Automatic derivative-free optimization of chemical process simulations using surrogate models

The recent advances in the field of machine learning (ML) indicate the importance of implementing this powerful set of mathematical tools to engineering. One of the tasks in which ML can be employed is the optimization of chemical processes. This work is built upon Tiresias, the software developed by the SuPER Team of Politecnico di Milano, for the automatic training of surrogate models of chemical processes through Aspen HYSYS simulations or real plant data from sensors. Tiresias includes all the steps to build surrogate models of the chemical processes: the Design of experiments (DOE), the pre-processing of data, the training and the selection of the bests model through a metric calculated from cross-validated data. The main contributions of this work are the implementation of a space-filling sequential DOE strategy, after having understood that adaptive sampling based on exploitation is not feasible, and the introduction of an optimization framework through a derivative-free optimization algorithm, MADS, provided by the free software NOMAD, which addresses one of the main limitations of Tiresias in its current form: it did not have features that allowed the application of the trained surrogate models to real-world cases. Now the possibility of optimizing the cost of the utilities of a process contributes to the future versions of Tiresias being closer to an industrial application. Other improvements to Tiresias have been added, such as the ability to test the models on unseen data. The results on four case studies indicate, from the side of sequential sampling, that this strategy does not bring any benefit in terms of computational savings, which should have been one of its advantages, and tends to overfit the models. The optimizer instead works as intended as long as the models are accurate, which confirms the potential of this tool for the optimization of processes even when the Optimizer of Aspen HYSYS does not converge easily, with the advantage of being able to optimize for the mass fractions of the streams, while the Optimizer of HYSYS does not allow it, and being easy to use.

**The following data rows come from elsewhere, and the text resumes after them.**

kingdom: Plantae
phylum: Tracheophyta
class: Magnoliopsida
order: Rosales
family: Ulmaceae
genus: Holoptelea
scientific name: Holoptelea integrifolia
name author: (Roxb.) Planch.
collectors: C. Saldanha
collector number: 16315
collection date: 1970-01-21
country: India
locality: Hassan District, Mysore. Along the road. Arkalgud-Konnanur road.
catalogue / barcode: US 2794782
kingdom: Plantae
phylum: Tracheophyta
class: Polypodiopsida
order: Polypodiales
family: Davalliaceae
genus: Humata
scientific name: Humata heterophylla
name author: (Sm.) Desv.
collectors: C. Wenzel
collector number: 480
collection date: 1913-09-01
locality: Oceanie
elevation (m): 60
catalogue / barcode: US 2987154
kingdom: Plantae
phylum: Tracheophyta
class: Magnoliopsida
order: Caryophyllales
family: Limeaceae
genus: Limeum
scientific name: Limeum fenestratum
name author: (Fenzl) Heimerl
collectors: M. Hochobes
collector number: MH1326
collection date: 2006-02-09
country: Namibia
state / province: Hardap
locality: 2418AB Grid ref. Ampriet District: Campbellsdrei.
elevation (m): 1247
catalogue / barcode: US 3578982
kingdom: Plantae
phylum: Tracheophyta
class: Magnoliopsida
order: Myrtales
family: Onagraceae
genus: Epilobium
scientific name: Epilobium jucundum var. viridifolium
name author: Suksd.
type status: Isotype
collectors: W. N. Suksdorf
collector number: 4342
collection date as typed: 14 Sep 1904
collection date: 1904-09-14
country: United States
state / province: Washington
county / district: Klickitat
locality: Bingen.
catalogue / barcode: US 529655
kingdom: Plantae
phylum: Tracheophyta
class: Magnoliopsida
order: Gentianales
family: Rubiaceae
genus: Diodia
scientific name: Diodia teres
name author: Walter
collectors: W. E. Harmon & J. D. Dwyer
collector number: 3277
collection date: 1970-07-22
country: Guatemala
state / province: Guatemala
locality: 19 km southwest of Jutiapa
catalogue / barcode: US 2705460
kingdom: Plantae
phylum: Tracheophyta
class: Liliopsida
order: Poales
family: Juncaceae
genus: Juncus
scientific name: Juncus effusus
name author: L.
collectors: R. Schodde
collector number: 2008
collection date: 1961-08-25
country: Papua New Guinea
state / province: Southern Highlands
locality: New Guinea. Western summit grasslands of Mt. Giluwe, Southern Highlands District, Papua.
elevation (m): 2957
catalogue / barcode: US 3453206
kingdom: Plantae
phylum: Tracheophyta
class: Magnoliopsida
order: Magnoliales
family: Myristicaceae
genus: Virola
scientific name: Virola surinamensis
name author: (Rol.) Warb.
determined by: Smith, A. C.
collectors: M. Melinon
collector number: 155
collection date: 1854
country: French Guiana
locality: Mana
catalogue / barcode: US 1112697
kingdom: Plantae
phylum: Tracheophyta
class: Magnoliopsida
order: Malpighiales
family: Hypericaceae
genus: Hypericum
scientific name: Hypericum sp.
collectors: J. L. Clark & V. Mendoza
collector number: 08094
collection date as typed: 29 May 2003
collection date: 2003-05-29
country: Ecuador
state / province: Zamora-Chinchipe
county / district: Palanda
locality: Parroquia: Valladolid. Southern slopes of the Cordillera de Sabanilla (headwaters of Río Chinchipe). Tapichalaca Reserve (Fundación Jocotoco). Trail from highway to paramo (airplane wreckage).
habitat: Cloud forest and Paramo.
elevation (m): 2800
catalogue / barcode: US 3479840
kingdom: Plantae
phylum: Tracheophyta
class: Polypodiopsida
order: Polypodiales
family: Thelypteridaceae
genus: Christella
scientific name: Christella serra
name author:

I recenti progressi nel campo del machine learning (ML) evidenziano l'importanza di implementare questi potenti strumenti matematici all'ingegneria. Una delle attività in cui il ML può essere impiegato è l'ottimizzazione dei processi chimici. Questo lavoro di tesi si basa su Tiresias, il software sviluppato dal SuPER Team del Politecnico di Milano per il training automatico di modelli surrogati di processi chimici attraverso simulazioni di Aspen HYSYS o dati reali provenienti da sensori. Tiresias include tutti i gli step per costruire modelli surrogati dei processi chimici: il Design of experiments (DOE), il pre-processing dei dati, il training e la selezione dei migliori modelli attraverso una metrica calcolata dalla cross-validation. I principali contributi di questa tesi sono l'implementazione di una strategia sequenziale di DOE space-filling, dopo aver compreso l'impossibilità di implementare il sampling adattivo basato sull' exploitation, e l'introduzione di un framework di ottimizzazione attraverso un algoritmo di derivative-free optimization, MADS, fornito dal software libero NOMAD, che rimedia ad una delle principali limitazioni di Tiresias nella sua forma attuale: l'assenza di funzionalità che permettessero l'applicazione dei modelli surrogati a casi reali. Ora la possibilità di ottimizzare i costi operativi di un processo contribuisce a rendere le future versioni di Tiresias più vicine ad un'applicazione industriale. A Tiresias sono state introdotte anche altre funzionalità, come la capacità di testare i modelli su dati non presenti nel training set. I risultati su quattro casi studio indicano che, dal lato del sampling sequenziale, questa strategia non apporta alcun beneficio in termini di risparmio computazionale, che avrebbe dovuto essere uno dei suoi vantaggi, e tende a favorire l'overfitting dei modelli. L'ottimizzatore, invece, funziona come previsto, se i modelli sono accurati, il che conferma il potenziale di questo strumento per l'ottimizzazione anche quando l'Optimizer di Aspen HYSYS non converge facilmente, con il vantaggio di poter ottimizzare le frazioni massiche dei flussi, mentre HYSYS non lo consente, e di essere facile da usare.